Aunque quisiéramos, no podríamos dejar de comer azúcar; la mayor parte de los alimentos de nuestra dieta la contienen de una manera u otra. Dejar de tomar azúcar sería, por tanto, dejar de comer. Pero no ha sido el azúcar de estos alimentos el que ha sido puesto en cuestión por los científicos. Son esos cristales dulces y todo tipo de azúcares añadidos los que, según algunos expertos, estarían destrozando la salud de buena parte de la sociedad. ¿Por qué sólo ellos?

¿Es el azúcar un veneno?

La mayor parte de los estudiosos parece coincidir en que una ingesta excesiva de azúcares añadidos es dañina para el cuerpo. Sin embargo, hay toda una corriente que defiende una postura aún más radical: el azúcar es un veneno. Uno de los primeros fue Williams Coda Martin, quien describió un “alimento veneno” como cualquier sustancia que ingerida causa o puede causar enfermedades. Para Martin el azúcar puro entraba dentro de esta categoría debido a que el proceso químico al que es sometido durante el refinado elimina todos los elementos beneficiosos que lo convierten en un verdadero alimento. Coda Martin lo explicó de la siguiente manera: “Lo que queda consiste de carbohidratos puros y refinados. El cuerpo no puede utilizar estos carbohidratos y almidón refinados a menos que las proteínas, vitaminas y minerales estén presentes en pequeñas cantidades. La naturaleza proporciona estos elementos en cada planta en cantidades suficientes para metabolizar los carbohidratos de esta planta en concreto. No hay exceso de otros carbohidratos añadidos”.
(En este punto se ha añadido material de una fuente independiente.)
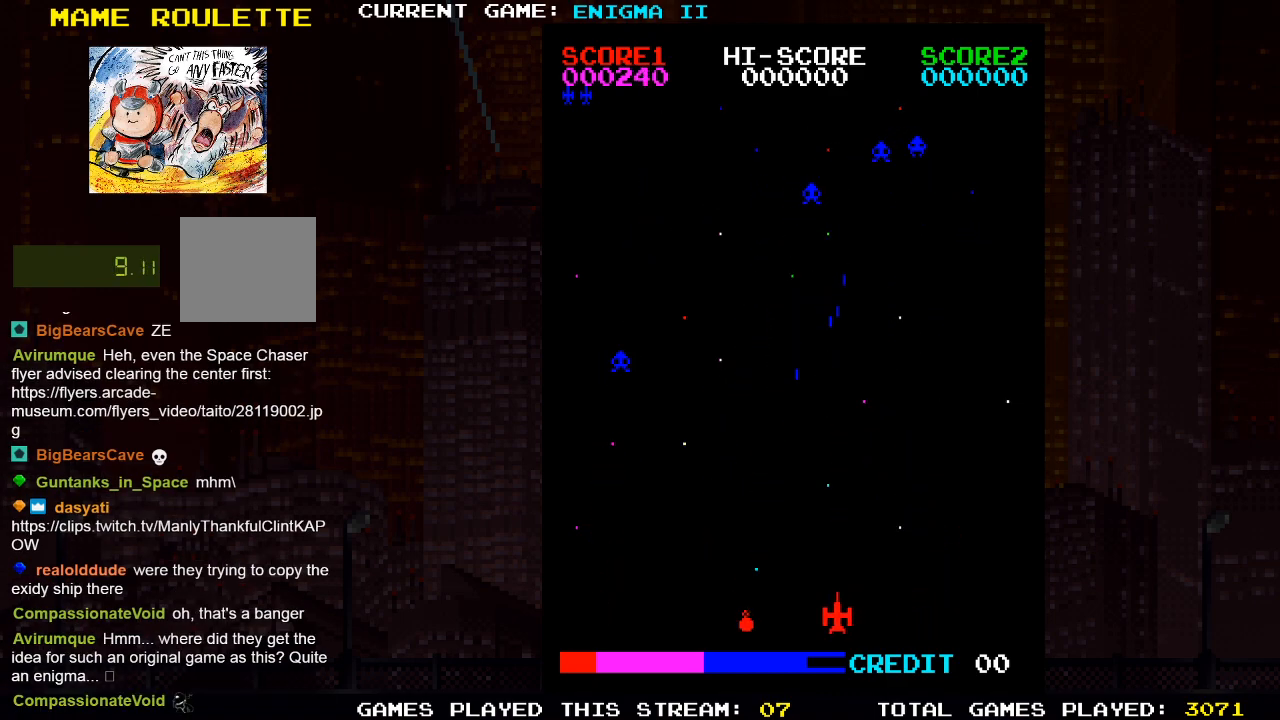
{"buttons": [], "left_stick": "center", "right_stick": "center", "events": [[300, "SQUARE", "down"], [450, "SQUARE", "up"]]}
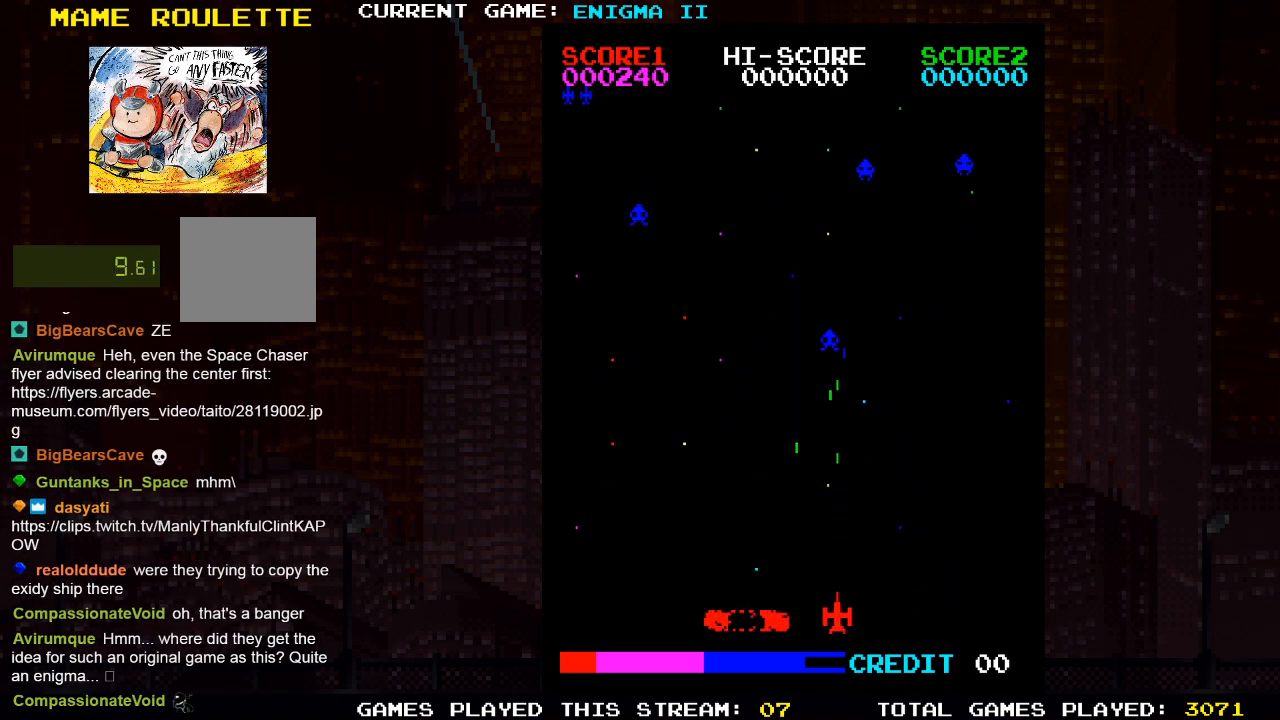
{"buttons": ["SQUARE"], "left_stick": "center", "right_stick": "center", "events": [[250, "DPAD_RIGHT", "down"], [367, "DPAD_RIGHT", "up"], [500, "SQUARE", "down"]]}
Martin ya adelantaba la teoría de que el azúcar es perjudicial si no se consume con fibra. Este ha sido el principal argumento esgrimido por parte de la comunidad científica para alertar sobre el dulce, si el azúcar se toma sin la fibra que lo acompaña en verduras y frutas, resulta dañino. El efecto, tal y como lo explica Martin, sería una asimilación imperfecta de los nutrientes que tendría consecuencias negativas: “El metabolismo incompleto de los carbohidratos desemboca en la formación de metabolitos tóxicos [5] como el ácido pirúvico y azúcares anormales que contienen cinco átomos de carbono. El ácido pirúvico se acumula en el cerebro y el sistema nervioso y los azúcares anormales en los glóbulos rojos. Estos metabolitos tóxicos interfieren en la respiración de las células. Con el tiempo, algunas de estas células mueren”.

El endocrino Robert Lustig es actualmente el mayor defensor de esta corriente. Según Lustig, que trabaja en la Universidad de California, los azúcares añadidos son uno de los principales problemas de salud de la sociedad actual. “Cuando comes alimentos sin fibra el azúcar se absorbe tan rápido que el hígado se sobrecarga, las mitocondrias enferman y generas resistencia a la insulina y es la forma de entrada que tienen todas las enfermedades”, aseguraba el doctor Lustig en una entrevista en el programa del actor Alec Baldwin, a quien acababan de diagnosticar un principio de diabetes. En febrero de 2012, el endocrino publicó un estudio en la revista Nature [6], junto a Laura A. Schmidt y Claire D. Brindis, en el que aseguraba que el azúcar era una de las principales causas de aparición de enfermedades no contagiosas, que en los países desarrollados suponen hasta el 80 por ciento de las muertes en la actualidad.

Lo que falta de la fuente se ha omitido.